Tout ce qui nous nourrit et nous fait grandir est bon à prendre.

J’aime la littérature. J’aime sa vastitude, sa diversité,  j’aime quelle soit justement impossible à réduire, à définir, à prévoir. Tout bon roman est un miracle. J’aime pouvoir choisir entre un petit, un moyen et un grand miracle, entre un miracle qui dit la spécificité et un autre qui dit l’universalité. J’aime que, ça et là dans le monde, la littérature joue des rôles différents, tant chez les écrivains que chez les lecteurs. J’aime même qu’il existe des livres que je n’aime pas et que d’autres adorent ! J’aime que dans la littérature, il n’y ait aucune limite ; que le seul défi soit d’inventer une nouvelle vérité, sachant d’avance que les vérités possibles sont innombrables.

Mon identité d’origine est faible et fade, je n’ai jamais été opprimée en tant que canadienne ni en tant que blanche ni en tant que petite bourgeoise ni en tant que protestante renégate. La lacheté de mes attaches originelles, à laquelle est venu s’ajouter mon exil choisi, me permet de me glisser dans la peau de tout le monde et de n’importe qui. J’aime qu’il y ait des écrivains enracinés et d’autres divisés, et d’autres encore multiples. J’aime qu’un roman puisse être infiniment local et trouver les 35 lecteurs susceptibles de l’apprécier, et qu’un autre puisse emporter l’adhésion de toutes les langues de la planète. J’aime que certains écrivains brassent large, arpentent à grands pas les continents et les époques, bourrent leurs ouvrages d’érudition et de considération philosophiques . . . et que d’autre sonde un seul évènement d’une seule vie pour en révéler et en déployer les milles nuances. Je fuis les écoles littéraires, les donneurs de leçon, et les petits nihilistes (un nihiliste est forcément petit : c’est tellement minuscule, ce « rien » qu’il tient à nous dire !).

Un vrai écrivain n’écrit ni pour être célèbre ni pour décrocher un prix ni pour s’enrichir  ni pour dire ce qu’il pense ni pour enseigner la vérité aux autres ni pour améliorer le monde. Il écrit pour agrandir le monde, pour en repousser les frontières. Il écrit pour que le monde soit doublé, aéré, irrigué, interrogé, illuminé, par un autre monde, et qu’il devienne habitable.

   



   

Ce faisant, l’écrivain traduit.

Ce n’est jamais chose facile.

****************

* _Travail demandé_
Peux-tu recopier mot pour mot le passage sur la littérature, en commençant par « Un vrai écrivain » et en continuant jusqu'à « faisant, l’écrivain traduit. » ? Les enregistrements proviennent d'une autre source.

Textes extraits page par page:

****************

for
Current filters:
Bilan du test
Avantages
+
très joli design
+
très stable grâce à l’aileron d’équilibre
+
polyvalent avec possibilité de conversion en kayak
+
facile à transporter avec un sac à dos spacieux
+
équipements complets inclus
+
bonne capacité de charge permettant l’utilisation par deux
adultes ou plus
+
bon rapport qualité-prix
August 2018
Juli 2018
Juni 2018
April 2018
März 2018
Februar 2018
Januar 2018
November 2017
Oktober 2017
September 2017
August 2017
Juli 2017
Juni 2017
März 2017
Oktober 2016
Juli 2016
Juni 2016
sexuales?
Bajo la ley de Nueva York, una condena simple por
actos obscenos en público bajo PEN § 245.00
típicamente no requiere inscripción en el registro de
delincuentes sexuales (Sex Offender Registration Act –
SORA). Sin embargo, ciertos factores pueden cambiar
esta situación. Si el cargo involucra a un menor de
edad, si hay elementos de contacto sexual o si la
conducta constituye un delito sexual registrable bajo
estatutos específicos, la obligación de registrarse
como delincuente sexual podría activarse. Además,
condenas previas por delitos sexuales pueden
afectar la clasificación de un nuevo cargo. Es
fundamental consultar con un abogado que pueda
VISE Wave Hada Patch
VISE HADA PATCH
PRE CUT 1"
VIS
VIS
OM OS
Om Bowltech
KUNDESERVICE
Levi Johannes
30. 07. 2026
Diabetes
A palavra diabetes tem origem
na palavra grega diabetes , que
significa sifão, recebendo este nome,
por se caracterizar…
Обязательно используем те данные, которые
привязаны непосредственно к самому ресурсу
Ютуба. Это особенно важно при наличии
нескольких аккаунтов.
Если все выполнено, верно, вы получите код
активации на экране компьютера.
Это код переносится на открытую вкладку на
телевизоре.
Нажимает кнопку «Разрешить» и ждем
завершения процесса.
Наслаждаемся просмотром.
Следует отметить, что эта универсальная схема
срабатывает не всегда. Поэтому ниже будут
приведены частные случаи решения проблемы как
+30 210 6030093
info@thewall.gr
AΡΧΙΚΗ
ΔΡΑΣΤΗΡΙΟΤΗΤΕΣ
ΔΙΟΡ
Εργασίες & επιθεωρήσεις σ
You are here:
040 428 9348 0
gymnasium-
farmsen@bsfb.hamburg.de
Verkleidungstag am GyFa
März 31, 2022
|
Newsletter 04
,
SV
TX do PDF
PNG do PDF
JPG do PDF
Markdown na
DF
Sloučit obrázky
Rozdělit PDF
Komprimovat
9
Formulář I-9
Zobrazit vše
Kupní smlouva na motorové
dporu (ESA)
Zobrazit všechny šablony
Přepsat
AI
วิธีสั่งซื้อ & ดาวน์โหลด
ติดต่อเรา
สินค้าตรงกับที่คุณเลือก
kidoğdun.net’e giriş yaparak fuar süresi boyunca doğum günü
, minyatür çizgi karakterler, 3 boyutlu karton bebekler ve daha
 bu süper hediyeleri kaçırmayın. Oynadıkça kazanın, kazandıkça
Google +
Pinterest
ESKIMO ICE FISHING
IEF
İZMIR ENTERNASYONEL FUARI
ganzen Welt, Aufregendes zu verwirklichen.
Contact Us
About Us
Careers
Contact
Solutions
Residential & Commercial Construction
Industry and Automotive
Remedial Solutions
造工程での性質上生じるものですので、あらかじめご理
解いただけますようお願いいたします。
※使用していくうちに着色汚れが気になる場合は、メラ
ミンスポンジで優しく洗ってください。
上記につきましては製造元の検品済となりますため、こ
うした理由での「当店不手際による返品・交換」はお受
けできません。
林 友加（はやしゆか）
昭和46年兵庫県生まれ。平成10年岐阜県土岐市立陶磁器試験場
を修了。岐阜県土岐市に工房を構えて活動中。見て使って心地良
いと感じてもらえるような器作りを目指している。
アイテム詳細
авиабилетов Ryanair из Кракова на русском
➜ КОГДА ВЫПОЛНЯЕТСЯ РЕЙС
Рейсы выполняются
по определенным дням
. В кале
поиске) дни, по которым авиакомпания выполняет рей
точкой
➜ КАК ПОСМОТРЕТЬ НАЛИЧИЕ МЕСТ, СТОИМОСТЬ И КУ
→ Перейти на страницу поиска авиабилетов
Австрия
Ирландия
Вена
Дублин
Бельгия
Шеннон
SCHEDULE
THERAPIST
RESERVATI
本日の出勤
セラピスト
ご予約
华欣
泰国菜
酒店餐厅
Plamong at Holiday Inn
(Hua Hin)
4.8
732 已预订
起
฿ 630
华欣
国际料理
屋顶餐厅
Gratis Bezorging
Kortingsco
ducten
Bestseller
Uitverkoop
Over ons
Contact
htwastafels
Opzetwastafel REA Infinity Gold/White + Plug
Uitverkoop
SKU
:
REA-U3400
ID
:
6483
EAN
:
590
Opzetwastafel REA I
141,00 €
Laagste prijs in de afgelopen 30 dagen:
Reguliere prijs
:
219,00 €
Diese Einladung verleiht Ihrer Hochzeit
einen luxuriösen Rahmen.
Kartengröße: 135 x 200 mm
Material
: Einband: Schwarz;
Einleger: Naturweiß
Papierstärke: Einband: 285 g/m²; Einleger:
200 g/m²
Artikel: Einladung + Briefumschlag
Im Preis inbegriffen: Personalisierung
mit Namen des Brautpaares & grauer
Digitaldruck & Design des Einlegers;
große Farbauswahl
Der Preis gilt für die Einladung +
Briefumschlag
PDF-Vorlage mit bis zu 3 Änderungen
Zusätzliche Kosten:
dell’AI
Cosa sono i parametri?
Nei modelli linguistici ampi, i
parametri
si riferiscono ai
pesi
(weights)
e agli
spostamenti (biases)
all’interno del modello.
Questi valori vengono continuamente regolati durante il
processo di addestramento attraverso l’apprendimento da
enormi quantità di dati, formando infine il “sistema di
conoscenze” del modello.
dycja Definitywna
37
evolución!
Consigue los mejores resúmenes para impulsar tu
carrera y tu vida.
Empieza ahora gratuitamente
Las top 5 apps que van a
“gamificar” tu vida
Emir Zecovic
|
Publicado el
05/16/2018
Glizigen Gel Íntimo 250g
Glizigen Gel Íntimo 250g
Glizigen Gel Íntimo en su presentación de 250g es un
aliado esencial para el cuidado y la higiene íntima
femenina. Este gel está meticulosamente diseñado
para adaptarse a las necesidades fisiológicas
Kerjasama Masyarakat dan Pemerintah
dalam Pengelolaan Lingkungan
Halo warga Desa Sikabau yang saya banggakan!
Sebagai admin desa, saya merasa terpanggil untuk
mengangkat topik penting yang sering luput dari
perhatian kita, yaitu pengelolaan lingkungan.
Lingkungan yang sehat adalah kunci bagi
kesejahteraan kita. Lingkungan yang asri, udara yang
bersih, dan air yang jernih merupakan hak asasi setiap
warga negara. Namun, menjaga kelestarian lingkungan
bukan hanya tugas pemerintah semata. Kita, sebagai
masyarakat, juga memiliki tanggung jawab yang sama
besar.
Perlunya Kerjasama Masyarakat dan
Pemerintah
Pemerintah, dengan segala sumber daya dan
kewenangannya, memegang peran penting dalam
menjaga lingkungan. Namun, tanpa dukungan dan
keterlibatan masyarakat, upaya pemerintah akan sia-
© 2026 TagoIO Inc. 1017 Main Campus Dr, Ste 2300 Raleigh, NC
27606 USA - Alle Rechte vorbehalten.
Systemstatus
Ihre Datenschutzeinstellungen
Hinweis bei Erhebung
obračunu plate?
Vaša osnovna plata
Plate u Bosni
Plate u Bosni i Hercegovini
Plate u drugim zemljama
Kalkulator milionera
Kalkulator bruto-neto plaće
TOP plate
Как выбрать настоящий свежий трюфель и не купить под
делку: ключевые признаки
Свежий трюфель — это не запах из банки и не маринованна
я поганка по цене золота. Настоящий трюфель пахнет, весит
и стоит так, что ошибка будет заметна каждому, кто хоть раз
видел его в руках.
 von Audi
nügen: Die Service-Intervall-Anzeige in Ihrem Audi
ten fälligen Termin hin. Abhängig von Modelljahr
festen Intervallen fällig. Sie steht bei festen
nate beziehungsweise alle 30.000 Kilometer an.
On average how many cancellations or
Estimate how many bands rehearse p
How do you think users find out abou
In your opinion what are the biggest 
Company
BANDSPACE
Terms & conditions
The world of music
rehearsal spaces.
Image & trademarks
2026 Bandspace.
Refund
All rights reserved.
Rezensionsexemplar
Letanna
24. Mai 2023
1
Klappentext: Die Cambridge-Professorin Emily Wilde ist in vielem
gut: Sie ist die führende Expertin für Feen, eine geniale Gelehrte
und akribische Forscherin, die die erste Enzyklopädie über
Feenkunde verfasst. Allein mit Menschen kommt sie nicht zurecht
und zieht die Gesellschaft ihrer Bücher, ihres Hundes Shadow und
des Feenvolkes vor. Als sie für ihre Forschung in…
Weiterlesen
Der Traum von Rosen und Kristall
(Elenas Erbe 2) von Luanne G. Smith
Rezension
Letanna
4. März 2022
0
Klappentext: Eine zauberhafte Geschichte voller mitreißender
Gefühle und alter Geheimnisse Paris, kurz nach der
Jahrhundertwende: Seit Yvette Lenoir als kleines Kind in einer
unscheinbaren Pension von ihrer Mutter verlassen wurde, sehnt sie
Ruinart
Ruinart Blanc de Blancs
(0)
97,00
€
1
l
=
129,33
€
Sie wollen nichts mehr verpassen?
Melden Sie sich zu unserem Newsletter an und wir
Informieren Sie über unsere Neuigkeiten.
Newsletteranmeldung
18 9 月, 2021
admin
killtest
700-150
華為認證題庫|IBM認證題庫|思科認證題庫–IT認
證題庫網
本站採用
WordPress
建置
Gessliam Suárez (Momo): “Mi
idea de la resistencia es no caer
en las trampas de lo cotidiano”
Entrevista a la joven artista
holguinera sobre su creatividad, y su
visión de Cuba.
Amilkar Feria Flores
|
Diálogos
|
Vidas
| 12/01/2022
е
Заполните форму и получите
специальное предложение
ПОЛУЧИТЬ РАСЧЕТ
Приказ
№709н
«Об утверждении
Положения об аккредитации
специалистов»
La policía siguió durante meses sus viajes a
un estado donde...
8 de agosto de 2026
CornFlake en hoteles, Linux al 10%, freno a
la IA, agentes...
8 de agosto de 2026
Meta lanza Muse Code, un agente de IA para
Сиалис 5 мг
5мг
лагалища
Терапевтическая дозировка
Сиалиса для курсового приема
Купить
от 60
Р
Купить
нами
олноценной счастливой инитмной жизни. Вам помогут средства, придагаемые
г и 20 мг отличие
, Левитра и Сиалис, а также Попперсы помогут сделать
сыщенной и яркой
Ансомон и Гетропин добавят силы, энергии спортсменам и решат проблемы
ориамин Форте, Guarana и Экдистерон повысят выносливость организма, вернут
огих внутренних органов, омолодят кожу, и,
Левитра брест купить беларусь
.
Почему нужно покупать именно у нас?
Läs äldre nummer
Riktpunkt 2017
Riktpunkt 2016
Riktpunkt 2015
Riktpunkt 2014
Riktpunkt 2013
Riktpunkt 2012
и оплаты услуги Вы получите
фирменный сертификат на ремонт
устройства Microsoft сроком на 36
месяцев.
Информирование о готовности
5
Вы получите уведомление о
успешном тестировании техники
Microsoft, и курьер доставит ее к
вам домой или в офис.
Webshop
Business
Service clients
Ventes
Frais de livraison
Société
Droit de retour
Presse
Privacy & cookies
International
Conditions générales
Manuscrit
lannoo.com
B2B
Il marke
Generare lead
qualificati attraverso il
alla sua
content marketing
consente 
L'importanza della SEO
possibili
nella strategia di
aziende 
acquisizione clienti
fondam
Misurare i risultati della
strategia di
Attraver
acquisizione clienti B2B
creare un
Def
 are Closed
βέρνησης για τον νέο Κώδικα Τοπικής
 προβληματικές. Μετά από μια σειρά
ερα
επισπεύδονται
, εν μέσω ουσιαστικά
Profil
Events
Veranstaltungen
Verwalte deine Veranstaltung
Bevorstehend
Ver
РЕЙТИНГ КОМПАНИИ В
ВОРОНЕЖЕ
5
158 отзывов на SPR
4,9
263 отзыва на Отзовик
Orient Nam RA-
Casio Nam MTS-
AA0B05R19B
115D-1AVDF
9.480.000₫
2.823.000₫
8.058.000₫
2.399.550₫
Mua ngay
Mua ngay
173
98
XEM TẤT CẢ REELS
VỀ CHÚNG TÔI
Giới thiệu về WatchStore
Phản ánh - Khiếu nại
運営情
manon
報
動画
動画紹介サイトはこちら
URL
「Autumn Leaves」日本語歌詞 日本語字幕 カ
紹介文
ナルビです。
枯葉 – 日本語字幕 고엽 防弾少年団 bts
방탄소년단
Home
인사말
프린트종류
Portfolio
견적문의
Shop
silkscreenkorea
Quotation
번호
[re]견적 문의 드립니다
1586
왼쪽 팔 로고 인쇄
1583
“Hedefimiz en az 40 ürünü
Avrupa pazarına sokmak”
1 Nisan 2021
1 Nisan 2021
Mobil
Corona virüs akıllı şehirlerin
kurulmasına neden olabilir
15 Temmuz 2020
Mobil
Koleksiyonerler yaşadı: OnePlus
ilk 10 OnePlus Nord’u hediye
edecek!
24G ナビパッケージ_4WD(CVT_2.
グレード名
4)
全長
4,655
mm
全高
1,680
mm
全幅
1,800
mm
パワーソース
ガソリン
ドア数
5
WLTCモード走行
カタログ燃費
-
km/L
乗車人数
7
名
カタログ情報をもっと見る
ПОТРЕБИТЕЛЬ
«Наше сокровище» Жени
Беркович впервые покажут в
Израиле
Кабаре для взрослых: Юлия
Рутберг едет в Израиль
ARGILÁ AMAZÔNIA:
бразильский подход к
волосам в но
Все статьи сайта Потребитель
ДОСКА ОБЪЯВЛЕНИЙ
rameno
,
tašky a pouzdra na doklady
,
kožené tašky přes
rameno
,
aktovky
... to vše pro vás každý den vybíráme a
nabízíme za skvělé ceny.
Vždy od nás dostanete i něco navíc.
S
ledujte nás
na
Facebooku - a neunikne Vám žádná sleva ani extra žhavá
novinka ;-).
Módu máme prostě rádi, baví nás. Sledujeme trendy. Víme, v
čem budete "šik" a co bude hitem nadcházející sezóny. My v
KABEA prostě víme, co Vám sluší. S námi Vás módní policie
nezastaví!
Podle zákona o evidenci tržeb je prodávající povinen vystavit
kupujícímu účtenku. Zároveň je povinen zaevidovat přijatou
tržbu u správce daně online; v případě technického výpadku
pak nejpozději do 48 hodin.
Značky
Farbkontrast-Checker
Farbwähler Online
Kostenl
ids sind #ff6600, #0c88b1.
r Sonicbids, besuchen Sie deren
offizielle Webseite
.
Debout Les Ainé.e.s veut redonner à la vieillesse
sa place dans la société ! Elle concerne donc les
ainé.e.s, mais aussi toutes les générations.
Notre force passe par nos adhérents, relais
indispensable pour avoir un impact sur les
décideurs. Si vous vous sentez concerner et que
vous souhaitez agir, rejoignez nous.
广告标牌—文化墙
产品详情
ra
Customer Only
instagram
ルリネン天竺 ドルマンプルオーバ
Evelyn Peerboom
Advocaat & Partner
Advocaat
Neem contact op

****************

* _Réponse rédigée_
Un vrai écrivain n’écrit ni pour être célèbre ni pour décrocher un prix ni pour s’enrichir  ni pour dire ce qu’il pense ni pour enseigner la vérité aux autres ni pour améliorer le monde. Il écrit pour agrandir le monde, pour en repousser les frontières. Il écrit pour que le monde soit doublé, aéré, irrigué, interrogé, illuminé, par un autre monde, et qu’il devienne habitable.

   



   

Ce faisant, l’écrivain traduit.